Figure 3

Complementary mathematical analysis of Pkd1- and Pkd2-responsive transcripts identified a core ADPKD data set of 178 consistently regulated genes (CD178). To identify genes involved in ADPKD pathogenesis, two independent mathematical approaches were used: (1) statistical analysis of differential gene expression (DGE); and (2) unbiased data simplification by principal component analysis (PCA). (a) and (b) Applying RNA-seq on Pkd1- and Pkd2-deficient mIMCD3 cells revealed a total of 791 differentially expressed genes in Pkd1−/− and 1250 in Pkd2−/− cells (large, dark-yellow dots: FDR < 0.05, log2 fold change ≥|1|).

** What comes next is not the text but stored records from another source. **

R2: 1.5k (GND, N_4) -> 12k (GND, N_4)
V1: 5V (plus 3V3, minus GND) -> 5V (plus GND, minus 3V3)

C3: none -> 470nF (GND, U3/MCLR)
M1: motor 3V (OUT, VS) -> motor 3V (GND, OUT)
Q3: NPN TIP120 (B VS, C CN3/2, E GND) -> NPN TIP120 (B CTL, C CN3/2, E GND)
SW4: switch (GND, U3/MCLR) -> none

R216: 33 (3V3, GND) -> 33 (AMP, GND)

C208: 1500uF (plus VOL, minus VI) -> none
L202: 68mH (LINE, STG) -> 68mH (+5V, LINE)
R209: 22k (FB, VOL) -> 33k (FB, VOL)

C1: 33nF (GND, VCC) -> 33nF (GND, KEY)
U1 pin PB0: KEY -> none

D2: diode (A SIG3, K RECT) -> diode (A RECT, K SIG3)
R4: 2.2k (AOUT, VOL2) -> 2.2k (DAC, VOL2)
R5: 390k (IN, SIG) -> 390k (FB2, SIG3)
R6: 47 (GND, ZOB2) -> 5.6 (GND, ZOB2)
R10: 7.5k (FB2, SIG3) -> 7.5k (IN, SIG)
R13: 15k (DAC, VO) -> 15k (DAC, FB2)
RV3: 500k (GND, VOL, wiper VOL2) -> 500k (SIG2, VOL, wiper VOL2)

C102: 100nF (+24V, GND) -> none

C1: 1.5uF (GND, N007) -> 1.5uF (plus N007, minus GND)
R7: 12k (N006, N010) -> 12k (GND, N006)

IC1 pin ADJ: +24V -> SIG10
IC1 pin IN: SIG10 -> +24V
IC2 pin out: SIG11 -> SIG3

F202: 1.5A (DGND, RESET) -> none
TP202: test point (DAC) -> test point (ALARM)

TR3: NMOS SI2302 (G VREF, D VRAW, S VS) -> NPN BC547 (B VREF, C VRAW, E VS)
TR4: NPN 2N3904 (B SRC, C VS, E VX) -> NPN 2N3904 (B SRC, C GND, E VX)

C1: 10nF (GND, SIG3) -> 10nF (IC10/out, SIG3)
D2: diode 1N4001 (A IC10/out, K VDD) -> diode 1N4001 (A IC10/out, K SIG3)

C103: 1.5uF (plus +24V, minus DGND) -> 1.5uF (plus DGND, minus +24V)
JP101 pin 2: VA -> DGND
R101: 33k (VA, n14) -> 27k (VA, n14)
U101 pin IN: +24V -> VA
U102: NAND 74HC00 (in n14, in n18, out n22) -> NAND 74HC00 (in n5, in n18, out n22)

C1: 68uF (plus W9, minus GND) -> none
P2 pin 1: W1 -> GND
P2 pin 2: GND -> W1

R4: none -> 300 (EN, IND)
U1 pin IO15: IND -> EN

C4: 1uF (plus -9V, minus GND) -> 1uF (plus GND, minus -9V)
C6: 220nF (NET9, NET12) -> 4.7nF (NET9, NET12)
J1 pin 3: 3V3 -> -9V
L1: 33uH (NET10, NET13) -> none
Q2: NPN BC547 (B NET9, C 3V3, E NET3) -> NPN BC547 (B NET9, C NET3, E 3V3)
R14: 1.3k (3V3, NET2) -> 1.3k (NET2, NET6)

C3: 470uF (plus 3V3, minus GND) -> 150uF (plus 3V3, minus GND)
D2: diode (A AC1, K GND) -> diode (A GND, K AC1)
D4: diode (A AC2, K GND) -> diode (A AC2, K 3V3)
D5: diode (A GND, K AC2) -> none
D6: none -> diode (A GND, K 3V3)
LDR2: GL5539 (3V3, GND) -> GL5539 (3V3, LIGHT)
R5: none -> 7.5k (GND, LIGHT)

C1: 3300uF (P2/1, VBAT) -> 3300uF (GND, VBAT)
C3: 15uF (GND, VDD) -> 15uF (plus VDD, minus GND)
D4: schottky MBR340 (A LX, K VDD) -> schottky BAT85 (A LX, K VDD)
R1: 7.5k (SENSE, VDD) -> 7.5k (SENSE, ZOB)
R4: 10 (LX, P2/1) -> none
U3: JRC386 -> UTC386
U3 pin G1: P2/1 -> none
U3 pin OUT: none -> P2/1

In Pkd1−/− cells, > 54% (429 genes) and in Pkd2−/− cells, > 63% (790 genes) were downregulated. (c) Filtering DGE of Pkd1−/− and Pkd2−/− for concordant changes provided 254 genes (DGE254), of which 38 were up- and 216 downregulated genes (orange dots). (d) 10% most variant genes were input for PCA (n = 2,506, with reads obtained for 25,062 genes). Principal component 1 (PC1) mainly accounted for non-Pkd-related differences between wildtype, Pkd1 and Pkd2 cells. PC2 discriminated Pkd1−/− and Pkd2−/− from wildtype, accounting for 29% of total variance. (e) Since PC2 correlated with Pkd1- and Pkd2-deficiency, genes were ranked according to their PC2 contribution, and the top 20% (n = 501, marked in blue) were selected for further data analysis (PCA501). (f) Comparison of DGE254 and PCA501 identified 178 candidate genes specifically responding to Pkd1- and Pkd2-deficiency in mIMCD3 cells (core data set; CD178).